相关资料:
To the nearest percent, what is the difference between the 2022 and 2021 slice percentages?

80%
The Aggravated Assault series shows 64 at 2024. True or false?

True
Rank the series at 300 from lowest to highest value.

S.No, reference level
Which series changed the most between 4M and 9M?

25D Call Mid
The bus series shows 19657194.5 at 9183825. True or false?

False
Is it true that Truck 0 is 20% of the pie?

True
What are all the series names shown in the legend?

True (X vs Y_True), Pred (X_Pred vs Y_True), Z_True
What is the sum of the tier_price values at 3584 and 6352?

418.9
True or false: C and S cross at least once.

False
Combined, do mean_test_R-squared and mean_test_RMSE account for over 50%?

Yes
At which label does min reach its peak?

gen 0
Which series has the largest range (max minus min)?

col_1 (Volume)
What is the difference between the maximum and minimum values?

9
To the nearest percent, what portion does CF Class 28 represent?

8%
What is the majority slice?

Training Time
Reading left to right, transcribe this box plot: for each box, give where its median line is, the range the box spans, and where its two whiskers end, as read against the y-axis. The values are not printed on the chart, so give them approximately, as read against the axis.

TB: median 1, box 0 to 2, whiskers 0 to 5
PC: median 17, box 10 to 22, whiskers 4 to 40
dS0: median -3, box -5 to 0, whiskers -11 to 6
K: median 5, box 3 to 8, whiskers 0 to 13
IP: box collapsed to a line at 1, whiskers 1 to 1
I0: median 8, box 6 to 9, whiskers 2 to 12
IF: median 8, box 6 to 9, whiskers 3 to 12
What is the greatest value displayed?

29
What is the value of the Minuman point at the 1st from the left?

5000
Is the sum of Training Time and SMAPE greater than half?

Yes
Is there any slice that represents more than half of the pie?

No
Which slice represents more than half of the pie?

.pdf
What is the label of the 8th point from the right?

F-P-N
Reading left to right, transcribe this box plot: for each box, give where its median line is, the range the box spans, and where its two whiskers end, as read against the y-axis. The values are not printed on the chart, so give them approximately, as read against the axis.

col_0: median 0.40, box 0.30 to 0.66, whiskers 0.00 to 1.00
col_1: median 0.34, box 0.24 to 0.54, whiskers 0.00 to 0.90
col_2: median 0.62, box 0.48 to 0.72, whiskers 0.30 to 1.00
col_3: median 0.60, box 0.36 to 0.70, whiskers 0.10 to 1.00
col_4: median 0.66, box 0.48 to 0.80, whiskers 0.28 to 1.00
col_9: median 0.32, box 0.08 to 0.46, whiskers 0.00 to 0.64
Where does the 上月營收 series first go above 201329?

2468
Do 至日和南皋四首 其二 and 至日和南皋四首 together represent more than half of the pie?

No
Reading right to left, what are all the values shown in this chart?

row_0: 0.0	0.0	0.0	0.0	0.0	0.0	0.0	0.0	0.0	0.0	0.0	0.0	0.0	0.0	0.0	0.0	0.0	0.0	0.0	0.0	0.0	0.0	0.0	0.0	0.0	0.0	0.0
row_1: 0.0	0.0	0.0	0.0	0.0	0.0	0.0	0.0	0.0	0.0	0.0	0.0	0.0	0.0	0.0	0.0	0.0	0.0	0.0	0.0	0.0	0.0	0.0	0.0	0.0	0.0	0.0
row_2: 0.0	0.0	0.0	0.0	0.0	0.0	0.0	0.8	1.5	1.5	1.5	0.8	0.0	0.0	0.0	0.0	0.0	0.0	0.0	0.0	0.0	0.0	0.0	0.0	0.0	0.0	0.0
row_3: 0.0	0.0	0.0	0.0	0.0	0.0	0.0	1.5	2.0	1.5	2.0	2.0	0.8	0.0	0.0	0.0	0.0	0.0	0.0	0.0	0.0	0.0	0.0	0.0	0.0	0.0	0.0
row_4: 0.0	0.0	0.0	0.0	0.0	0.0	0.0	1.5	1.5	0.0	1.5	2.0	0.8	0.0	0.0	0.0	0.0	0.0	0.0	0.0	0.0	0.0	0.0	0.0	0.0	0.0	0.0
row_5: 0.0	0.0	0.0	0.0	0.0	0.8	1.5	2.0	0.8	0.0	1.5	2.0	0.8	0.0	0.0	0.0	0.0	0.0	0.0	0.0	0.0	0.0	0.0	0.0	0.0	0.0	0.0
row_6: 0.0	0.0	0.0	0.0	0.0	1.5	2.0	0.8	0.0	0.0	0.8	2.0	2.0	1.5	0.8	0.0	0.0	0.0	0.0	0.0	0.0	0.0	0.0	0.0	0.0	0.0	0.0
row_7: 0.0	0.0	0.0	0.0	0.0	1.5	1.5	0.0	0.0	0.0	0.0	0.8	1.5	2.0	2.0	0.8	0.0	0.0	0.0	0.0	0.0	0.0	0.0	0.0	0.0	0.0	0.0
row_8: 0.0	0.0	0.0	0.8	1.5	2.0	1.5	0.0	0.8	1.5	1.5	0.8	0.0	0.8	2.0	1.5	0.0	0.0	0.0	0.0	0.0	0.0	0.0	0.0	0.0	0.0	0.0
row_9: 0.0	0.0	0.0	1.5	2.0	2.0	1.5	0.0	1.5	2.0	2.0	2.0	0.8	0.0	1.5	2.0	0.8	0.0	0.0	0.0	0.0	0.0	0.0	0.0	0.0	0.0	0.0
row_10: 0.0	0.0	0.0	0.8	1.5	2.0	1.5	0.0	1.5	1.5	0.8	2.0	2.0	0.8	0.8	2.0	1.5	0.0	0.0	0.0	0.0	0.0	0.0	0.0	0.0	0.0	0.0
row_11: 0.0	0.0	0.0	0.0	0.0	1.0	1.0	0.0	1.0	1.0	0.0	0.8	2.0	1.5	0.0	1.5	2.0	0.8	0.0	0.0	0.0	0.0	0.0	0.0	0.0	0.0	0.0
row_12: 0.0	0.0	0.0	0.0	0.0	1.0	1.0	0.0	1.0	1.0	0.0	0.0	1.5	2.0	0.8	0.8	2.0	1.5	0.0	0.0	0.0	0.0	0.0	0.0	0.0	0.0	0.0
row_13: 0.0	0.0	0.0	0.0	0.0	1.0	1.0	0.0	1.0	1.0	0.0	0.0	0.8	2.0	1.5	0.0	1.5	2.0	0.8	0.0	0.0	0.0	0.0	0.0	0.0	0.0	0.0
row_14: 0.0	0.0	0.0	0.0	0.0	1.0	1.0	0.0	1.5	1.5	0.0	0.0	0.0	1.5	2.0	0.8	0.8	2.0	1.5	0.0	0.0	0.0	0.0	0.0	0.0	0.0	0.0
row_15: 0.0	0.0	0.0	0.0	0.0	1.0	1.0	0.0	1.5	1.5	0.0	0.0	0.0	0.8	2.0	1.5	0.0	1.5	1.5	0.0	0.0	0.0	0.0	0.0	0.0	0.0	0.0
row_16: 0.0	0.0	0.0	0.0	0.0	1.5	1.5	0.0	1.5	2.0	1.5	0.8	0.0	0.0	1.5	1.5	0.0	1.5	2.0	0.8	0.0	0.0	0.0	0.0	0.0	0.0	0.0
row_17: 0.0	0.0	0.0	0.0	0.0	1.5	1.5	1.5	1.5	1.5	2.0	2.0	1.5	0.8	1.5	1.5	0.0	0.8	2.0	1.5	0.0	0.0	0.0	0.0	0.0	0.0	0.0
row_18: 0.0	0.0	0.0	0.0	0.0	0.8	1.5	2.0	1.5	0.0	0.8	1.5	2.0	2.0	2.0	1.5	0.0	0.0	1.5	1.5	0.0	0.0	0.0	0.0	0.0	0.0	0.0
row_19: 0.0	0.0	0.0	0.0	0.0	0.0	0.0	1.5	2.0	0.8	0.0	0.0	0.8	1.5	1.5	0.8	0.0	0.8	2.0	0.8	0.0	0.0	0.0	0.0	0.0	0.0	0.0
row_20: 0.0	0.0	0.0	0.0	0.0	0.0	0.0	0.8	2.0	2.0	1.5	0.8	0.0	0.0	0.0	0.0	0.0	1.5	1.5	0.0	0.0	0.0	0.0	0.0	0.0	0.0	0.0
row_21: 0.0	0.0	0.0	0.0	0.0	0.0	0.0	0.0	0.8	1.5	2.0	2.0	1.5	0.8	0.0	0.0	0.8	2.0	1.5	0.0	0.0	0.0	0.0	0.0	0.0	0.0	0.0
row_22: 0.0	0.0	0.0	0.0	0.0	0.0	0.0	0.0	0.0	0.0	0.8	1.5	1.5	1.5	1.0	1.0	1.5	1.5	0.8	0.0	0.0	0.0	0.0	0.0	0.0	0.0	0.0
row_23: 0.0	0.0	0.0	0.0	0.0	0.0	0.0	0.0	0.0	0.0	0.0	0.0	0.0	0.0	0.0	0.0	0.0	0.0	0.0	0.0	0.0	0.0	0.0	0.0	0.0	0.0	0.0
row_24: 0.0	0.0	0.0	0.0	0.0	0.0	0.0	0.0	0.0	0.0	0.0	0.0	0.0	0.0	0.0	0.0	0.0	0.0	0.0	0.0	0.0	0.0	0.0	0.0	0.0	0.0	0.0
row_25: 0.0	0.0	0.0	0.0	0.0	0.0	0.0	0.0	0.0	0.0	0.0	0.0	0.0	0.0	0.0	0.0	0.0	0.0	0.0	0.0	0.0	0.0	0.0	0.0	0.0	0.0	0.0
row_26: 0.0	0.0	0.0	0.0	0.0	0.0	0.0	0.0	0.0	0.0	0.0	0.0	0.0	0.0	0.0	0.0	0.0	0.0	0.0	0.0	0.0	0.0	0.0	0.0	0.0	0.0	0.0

题目要求: 统计上述记录中包含字符串“shown”的行数，只给出这个数字。

解答如下: 2